インブリードとは、血統表で5代前までに同一の祖先を持っているような配合のことを言います。
ただ、6代前、7代前以上に関してもインブリードと論じられることもあるようです。
説明は簡単に聞こえますが、インブリードは奥が深いものです。
今回はインブリードについて少し掘り下げて説明してみたいと思います。
奇跡の血量はギリギリのバランス
インブリードについて知る上で、まず目にするのが奇跡の血量です。
奇跡の血量とは、インブリードの比率が18.75%になった場合にそう呼ばれ、祖先の能力を大きく引き出せると言われる反面、濃すぎる血量は虚弱体質や気性難など弊害もあると言われています。
ただ、これは科学的な根拠はなく、経験からの鉄則となっています。
それでは、どういった場合に奇跡の血量18.75%になるのか、説明していきましょう。
5代前までの血統を考慮した場合、父と母の2頭からはそれぞれ50%ずつ(計100%)の血を受け継ぐことになります。
このように計算していくと・・・
5代目(父の父の父の父の父)からは2×2×2×2×2で32頭から血を受け継ぐことになるので、
100%÷32頭=3.125%の血が遺伝していることが分かります。
なので、祖先別の血量の比率はこのようになります。
祖先 |
血量比率 |
1代前 |
50% |
2代前 |
25% |
3代前 |
12.5% |
4代前 |
6.25% |
5代前 |
3.125% |
よって、奇跡の血量と呼ばれる18.75%の組み合わせにするには
3代目×4代目(12.5%+6.25%)ということになります。
ただ、3代目×4代目以外にも
3代目×5代目×5代目(12.5%+3.125%+3.125%)でも奇跡の血量になります。
メリット
質の高い馬のインブリードが血統上に多く現れることによって、質の低い馬の遺伝子の占める割合が薄まり、質の高い馬の良い特徴が子孫に伝わっていく可能性が高くなると言えます。

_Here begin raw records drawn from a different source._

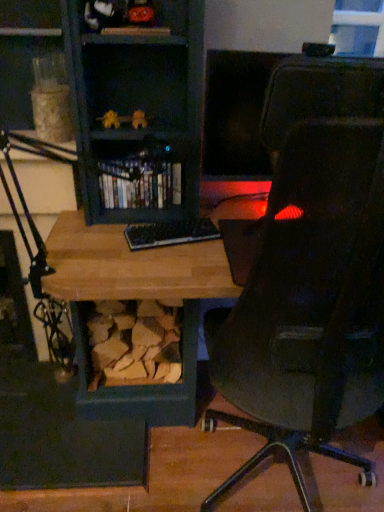
Question: Should I look upward or downward to see transparent glass window at upper right?

Choices:
 (A) up
 (B) down

Answer: (A)

Question: Is shiny plastic books at center oriented towards transparent glass window at upper right?

Choices:
 (A) yes
 (B) no

Answer: (B)

Question: Does shiny plastic books at center have a greater height compared to transparent glass window at upper right?

Choices:
 (A) yes
 (B) no

Answer: (B)

Question: Does shiny plastic books at center have a lesser width compared to transparent glass window at upper right?

Choices:
 (A) yes
 (B) no

Answer: (B)

Question: From a real-world perspective, is shiny plastic books at center on transparent glass window at upper right?

Choices:
 (A) yes
 (B) no

Answer: (B)

Question: Is shiny plastic books at center closer to the viewer compared to transparent glass window at upper right?

Choices:
 (A) no
 (B) yes

Answer: (B)

Question: From a real-world perspective, is shiny plastic books at center physically below transparent glass window at upper right?

Choices:
 (A) no
 (B) yes

Answer: (B)

Question: Does transparent glass window at upper right appear on the left side of shiny plastic books at center?

Choices:
 (A) no
 (B) yes

Answer: (A)

Question: From a real-world perspective, does transparent glass window at upper right stand above shiny plastic books at center?

Choices:
 (A) no
 (B) yes

Answer: (B)

Question: Considering the relative sizes of transparent glass window at upper right and shiny plastic books at center in the image provided, is transparent glass window at upper right shorter than shiny plastic books at center?

Choices:
 (A) no
 (B) yes

Answer: (A)

Question: Is transparent glass window at upper right oriented away from shiny plastic books at center?

Choices:
 (A) yes
 (B) no

Answer: (B)

Question: From the image's perspective, would you say transparent glass window at upper right is positioned over shiny plastic books at center?

Choices:
 (A) yes
 (B) no

Answer: (A)

Question: Is shiny plastic books at center a part of transparent glass window at upper right?

Choices:
 (A) no
 (B) yes

Answer: (A)

Question: Considering the relative sizes of transparent glass window at upper right and black plastic keyboard at center in the image provided, is transparent glass window at upper right smaller than black plastic keyboard at center?

Choices:
 (A) yes
 (B) no

Answer: (B)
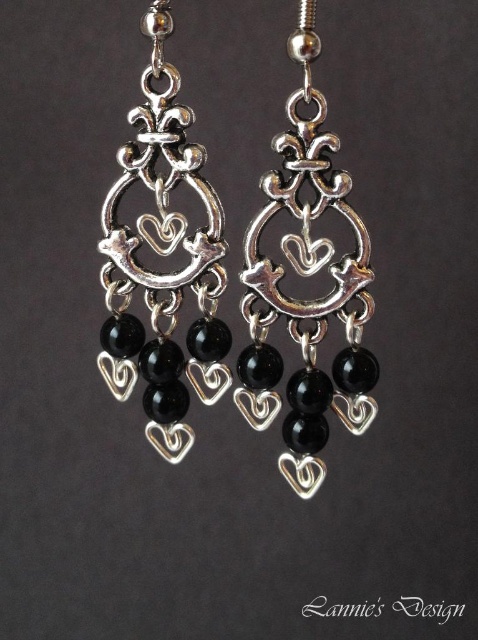
You are a photographer holding a camera and want to capture a closeup of the point at coordinates point (302,122). The camera is currently 1.16 meters away from the point. Can you get a clear closeup shot without moving the camera?

The point at coordinates point (302,122) is 1.16 meters away from the camera. Since the camera is already positioned at that distance, you can capture a clear closeup shot without needing to move it closer.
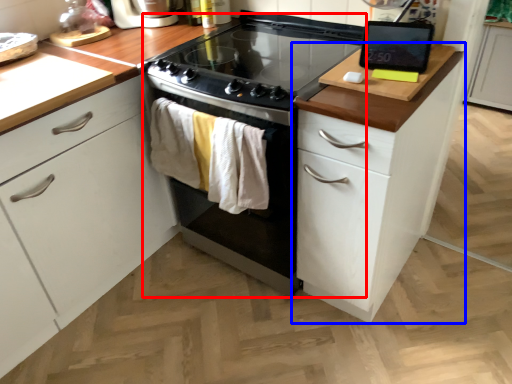
Question: Which point is closer to the camera, oven (highlighted by a red box) or cabinetry (highlighted by a blue box)?

Choices:
 (A) oven
 (B) cabinetry

Answer: (B)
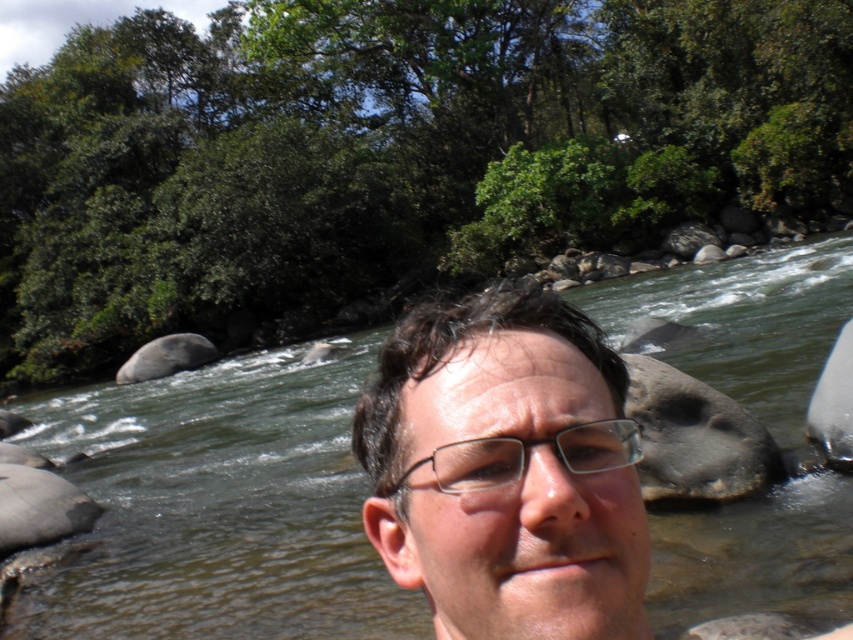
Question: Is matte skin face at center further to the viewer compared to clear plastic glasses at center?

Choices:
 (A) yes
 (B) no

Answer: (B)

Question: Which point appears closest to the camera in this image?

Choices:
 (A) (508, 452)
 (B) (242, 605)

Answer: (A)

Question: In this image, where is matte skin face at center located relative to clear plastic glasses at center?

Choices:
 (A) above
 (B) below

Answer: (B)

Question: Which of the following is the closest to the observer?

Choices:
 (A) (827, 344)
 (B) (567, 548)
 (C) (590, 426)

Answer: (B)

Question: Where is matte skin face at center located in relation to clear plastic glasses at center in the image?

Choices:
 (A) left
 (B) right

Answer: (A)

Question: Which point appears farthest from the camera in this image?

また、インブリードの特徴として、アウトクロス(血統表にインブリード馬がいない)と比較すると、遺伝子の組み合わせ数が少ないので、アウトクロスよりも祖先の性質を伝えやすいという特徴があります。
デメリット
もちろん、インブリードによって望ましくない性質が出てくる可能性があると言えますが、一番のデメリットといえば、劣勢遺伝子による遺伝病になる可能性が高いということです。
また、遺伝子が悪い意味で均一になりやすく、近交弱勢というように形質の弱い個体が増加する可能性があります。
他にも、繁殖力が弱いという欠点もあります。
今回はインブリードについて少し掘り下げて説明してきました。
科学的な根拠がないものもある中で、経験からこのような奇跡の血量が生まれたというのも凄い話ですね。
ただ、奇跡の血量でない場合、例えば血量が50%を超えた場合は、危険な配合となり、仔が生まれないか、生まれたとしても虚弱体質の仔になってしまうことも多いようです。
まだまだ発見されてないことも多いと思いますが、競馬の予想で迷った時は、今ある情報として奇跡の血量を参考にしてみるのもいいと思います。